In 2015, leading scientific and medical experts, along with children’s health advocates, came together, under “Project TENDR: Targeting Environmental Neuro-Developmental Risks,” to issue a call to action to reduce widespread exposures to chemicals that interfere with fetal and children’s brain development. Based on the available and peer-reviewed scientific evidence, the TENDR authors identified prime examples of neuro-developmentally toxic chemicals “that can contribute to learning, behavioral, or intellectual impairment, as well as specific neurodevelopmental disorders such as ADHD or autism spectrum disorder,” and listed organophosphate pesticides, among them. In 2018, leading scientists involved with TENDR published an article in PLOS Medicine that found that prenatal exposure to organophosphate pesticides such as chlorpyrifos, even at low levels that were previously considered safe, are putting children at risk for cognitive and behavioral deficits and neurodevelopmental disorders. The scientists recommended phasing out chlorpyrifos.

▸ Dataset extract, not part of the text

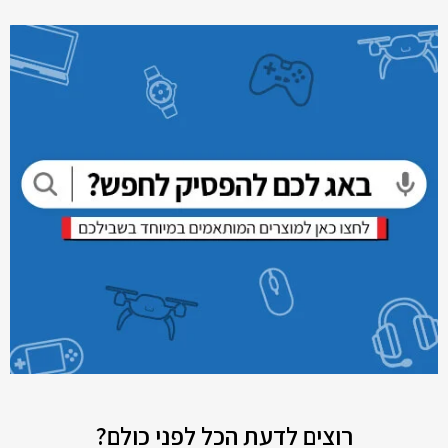
רוצים לדעת הכל לפני כולם?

The EPA’s decision to reject the petition to ban chlorpyrifos is deeply concerning. It simply makes no sense from a public health or legal perspective for EPA to continue to resist taking action that would protect children’s brains. If you fail to reverse this decision, more children, farmworkers and American families will be exposed to this pesticide and they will suffer as a result.